Speaking of terrible film adaptations, here’s something- you know that movie wanted that just came out? Boy, does it suck.
wanted is based on a graphic novel by Mark Millar and JG Jones. The comic is weird and creepy and really mean-spirited; it’s kind of generally unlikable, but in a way that has such a sense of wild fun to it that you can forgive the fact that you’re reading about horrible people and see where it takes you. You’re never asked to directly sign-on to all of the terrible shit that happens- you’re expected to be horrified when the ostensible hero of the piece starts killing and raping indiscriminately because he’s learned he can get away with it. But what the book pulls off well is that it never offers redemption, or even consequences for these things- it’s not a moral story, and it succeeds because it avoids ever trying to be one. There’s no pretense that maybe they’re doing the right thing by killing people for no good reason at all, just the steady awareness that it’s all a comic book and we’ve spent decades reading stories about the good guys, and maybe it was time to see one where the bad guys win. Not only win, but do so easily, without anyone else even putting up a fight. When Wesley, the protagonist, successfully stops the worse guys in the end, he learns no lessons about himself or the world in which he lives, and he never gives a shit about anyone other than himself. It’s all kind of unpleasant and immature, but it’s no worse than fight club. It’s just a story of bad people- think of it as what might happen if Celine wrote superhero comics. It ends with Wesley directly addressing the reader, telling you how much he hates you. The closing words are this is my face while i’m fucking you in the ass.

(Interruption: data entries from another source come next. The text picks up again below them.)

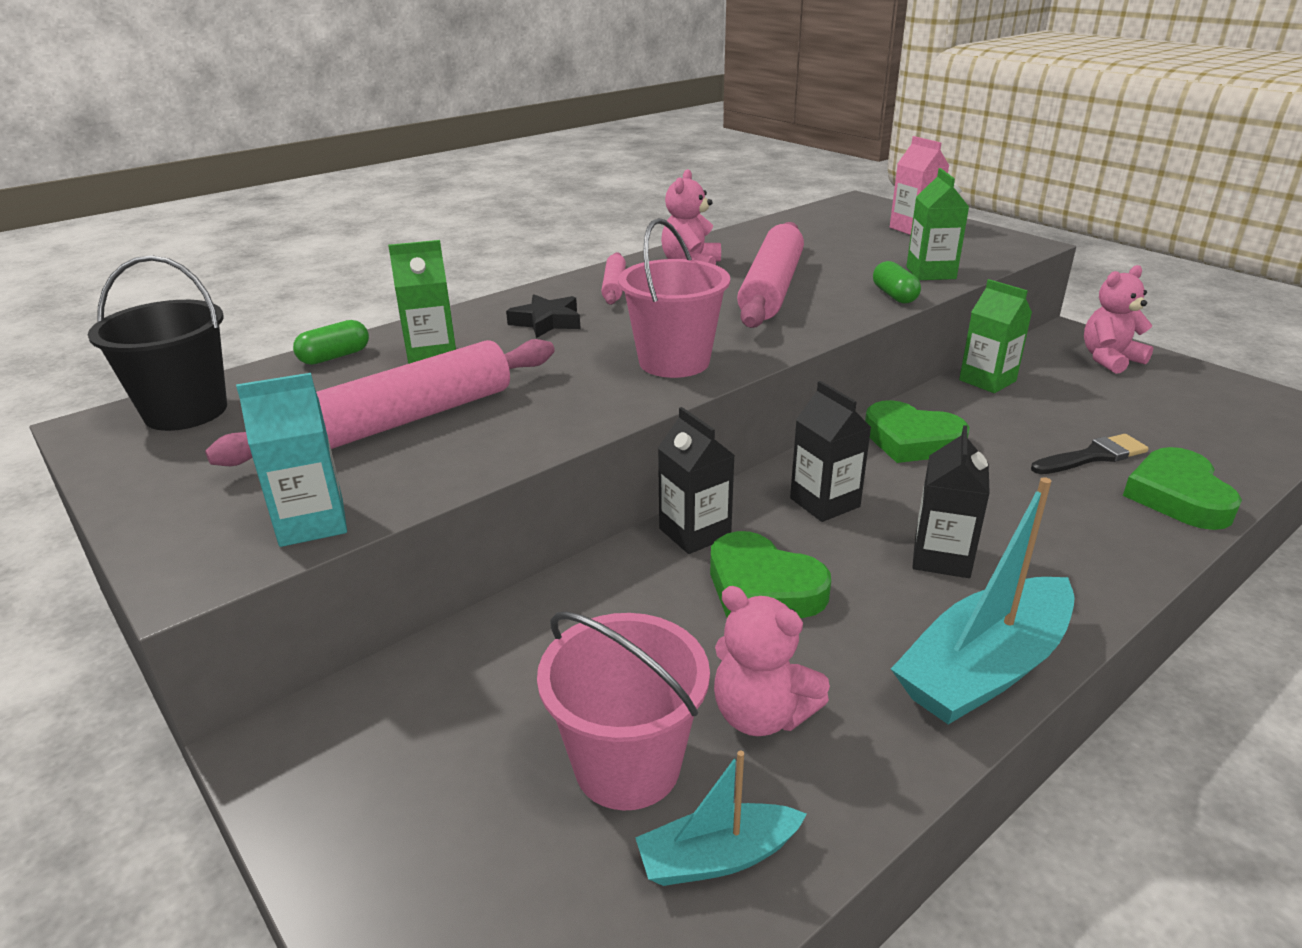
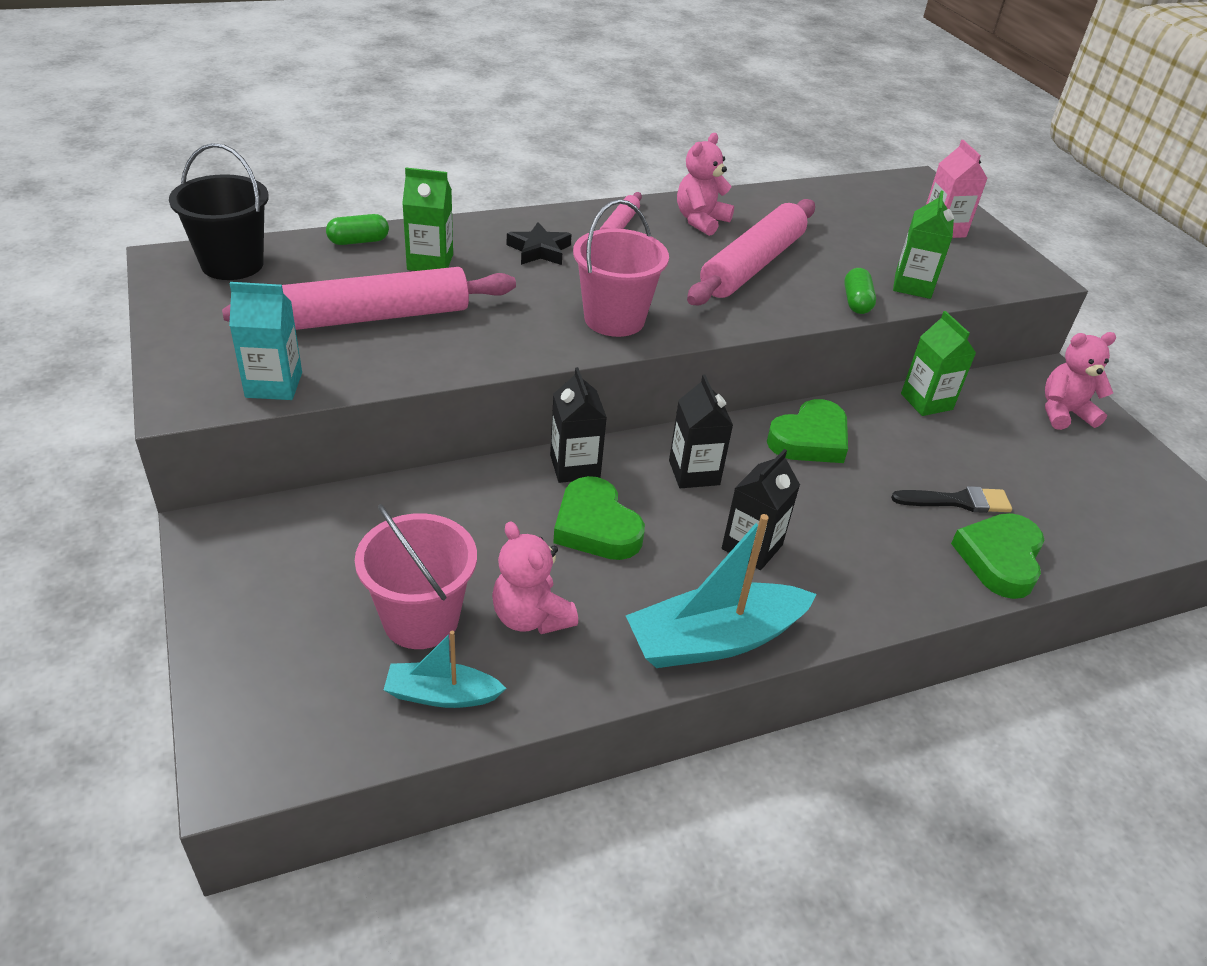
camera: 15 degrees right, 10 degrees up
(911, 440) = (810, 439): green heart -> green heart turned 90 degrees counterclockwise

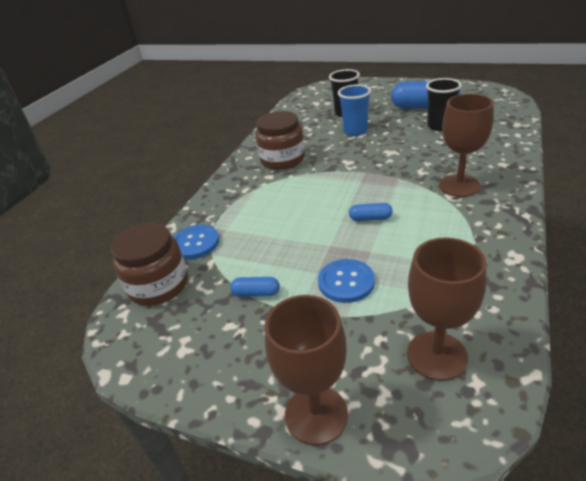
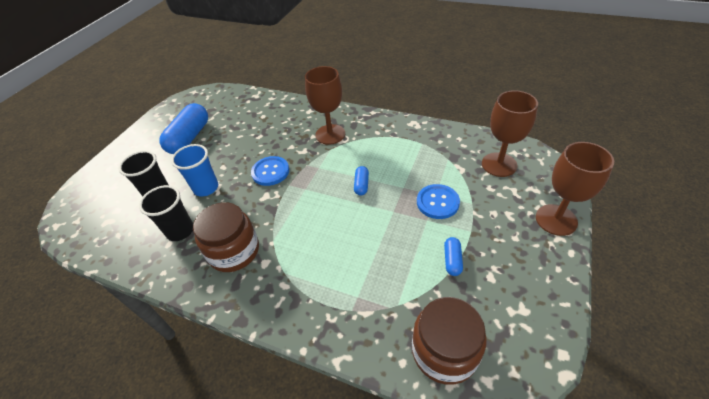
camera: 90 degrees left, 10 degrees up
(195, 243) = (377, 325): blue button -> blue button (270, 172)
(440, 126) = (233, 133): black cup -> black cup (180, 231)

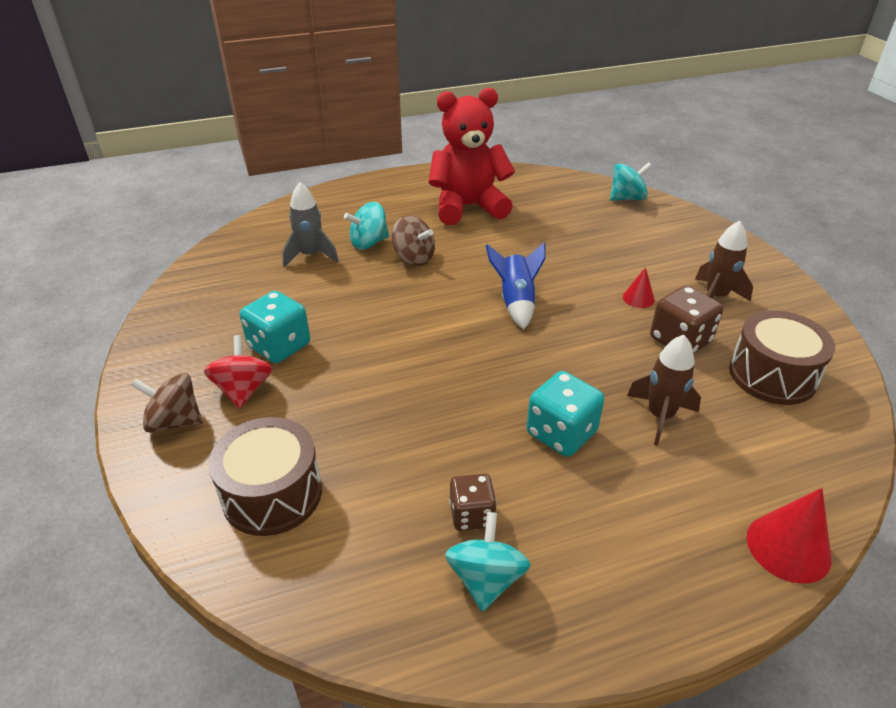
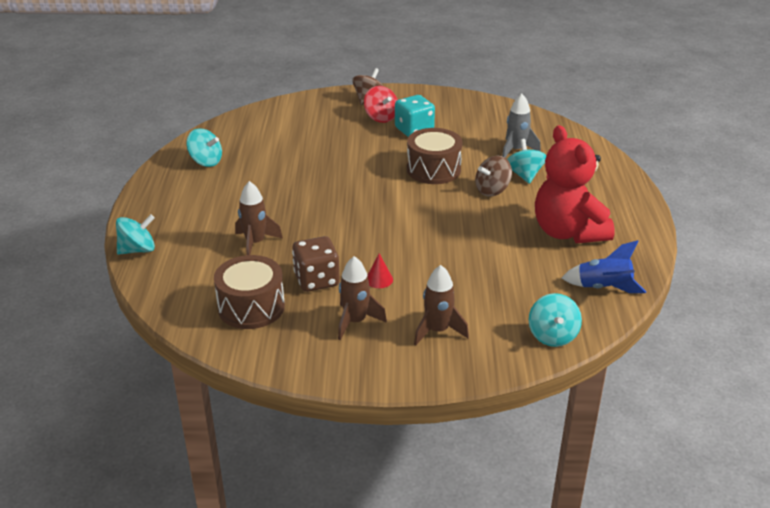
camera: 110 degrees right, 5 degrees down
(243, 390) = (381, 117): red spinning top -> red spinning top turned 45 degrees clockwise
(272, 494) = (299, 119): brown drum -> brown drum (433, 170)
(468, 207) = (568, 232): red teddy bear -> red teddy bear turned 150 degrees clockwise
(472, 515) = (242, 165): brown dice -> none
(516, 302) = (408, 221): blue rocket -> blue rocket (603, 288)
(561, 433) = (271, 204): turquoise dice -> none
(678, 250) = (437, 331): none -> brown rocket
(788, 547) = (138, 250): red cone -> turquoise spinning top

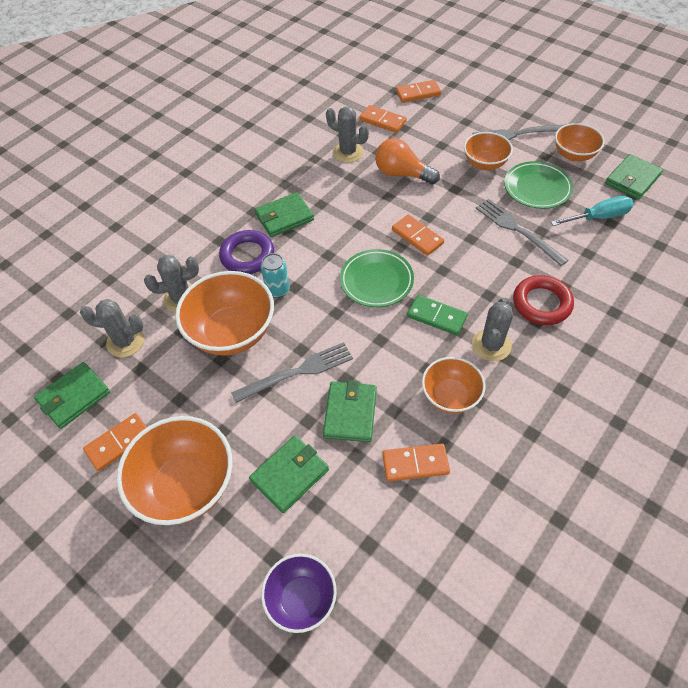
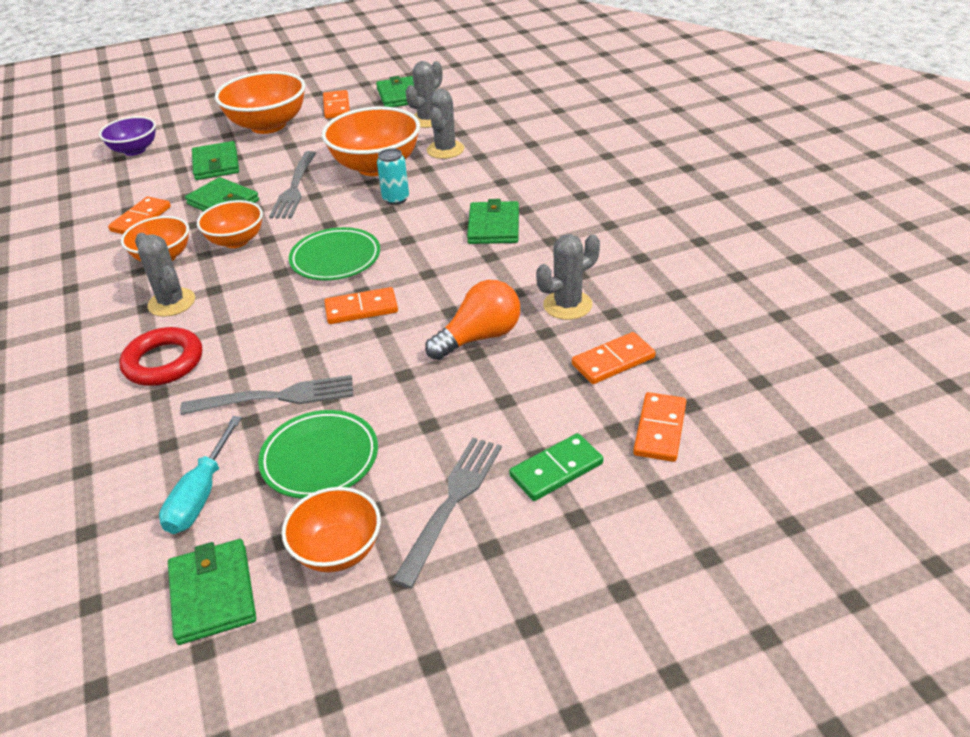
camera: 120 degrees right, 15 degrees down
(247, 256) = (460, 192): purple ring -> none
(436, 316) = (246, 281): green domino -> green domino (556, 470)
(485, 163) = (422, 428): orange bowl -> orange bowl (236, 241)

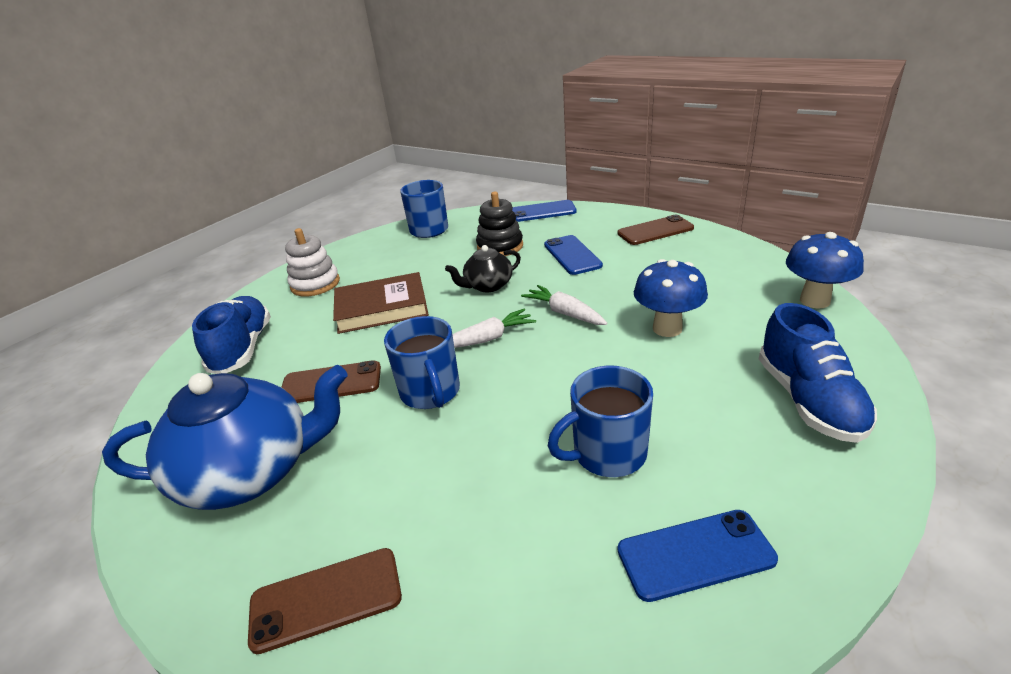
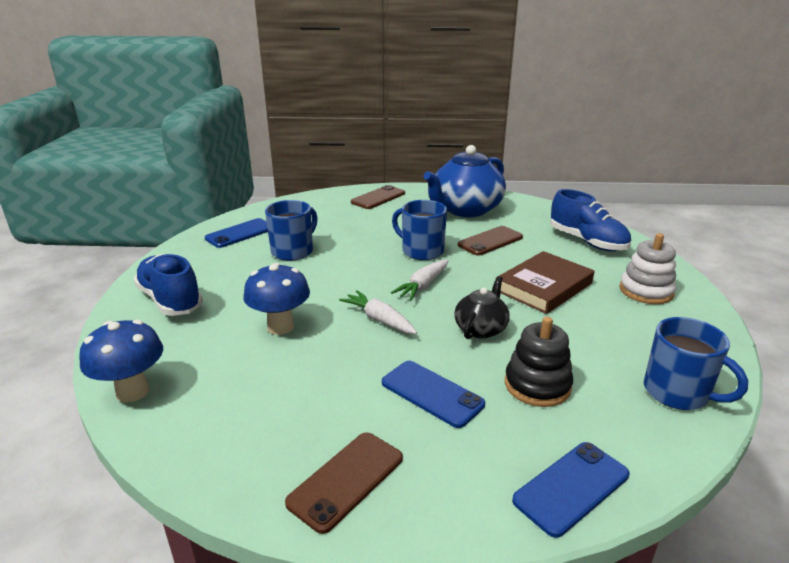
camera: 145 degrees right, 5 degrees down
(565, 313) = (379, 319): white carrot -> white carrot turned 150 degrees counterclockwise

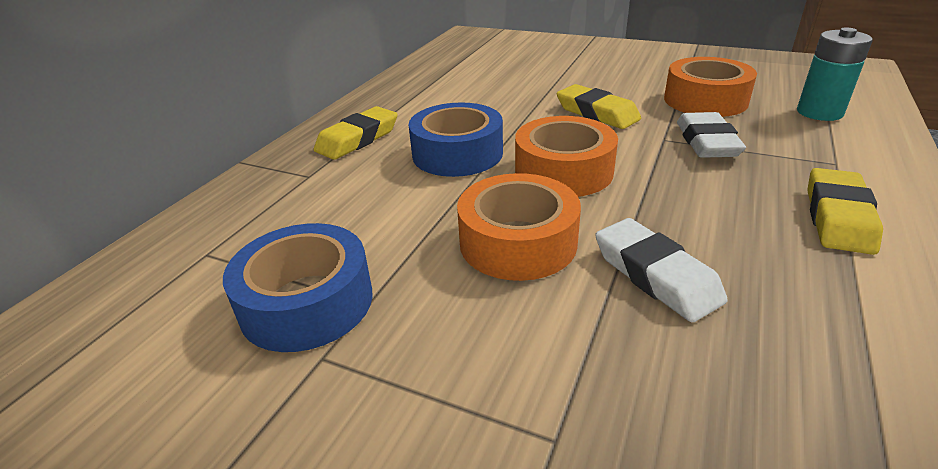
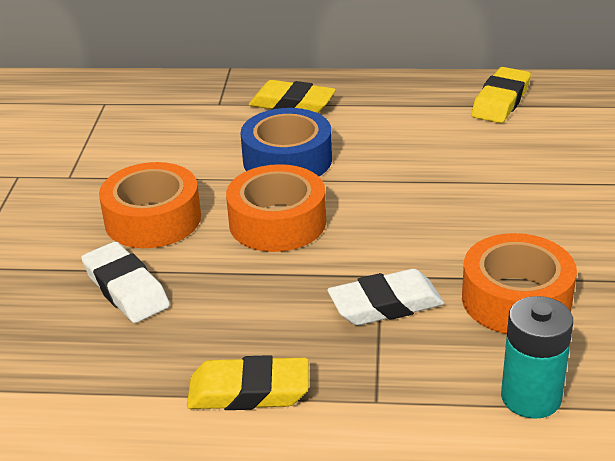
camera: 70 degrees right, 0 degrees up
(307, 302) = (63, 155): blue tape -> none
(597, 113) = (427, 223): yellow eraser -> yellow eraser (501, 101)
(655, 275) = (126, 289): white eraser -> white eraser turned 75 degrees counterclockwise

So you know what you’re in for when you open the book. That’s kind of the whole point.
The movie’s got none of that weird, creepy, mean-spirited fun to it. In fact, it’s got nothing in common with the book at all, except the title, a couple of character names, and Wesley’s backstory. The result is a super-confused picture in which bad guys who aren’t really bad go off and do bad things for vague reasons, and then Wesley becomes kind of a good guy for no reason, and there are big, dumb speeches throughout. I honestly have no idea why they bought the rights. It’s not like wesley gibson and the fox are such spectacular character names that they couldn’t have given them different ones and not bothered with an adaptation, and it’s not like based on a graphic novel by mark millar published by top cow studios ensures box office gold or anything.
But I suppose it comes from the same place as adapting a thirty-five year old novel about the fear of nuclear war and turning it into a romantic comedy. What the hell?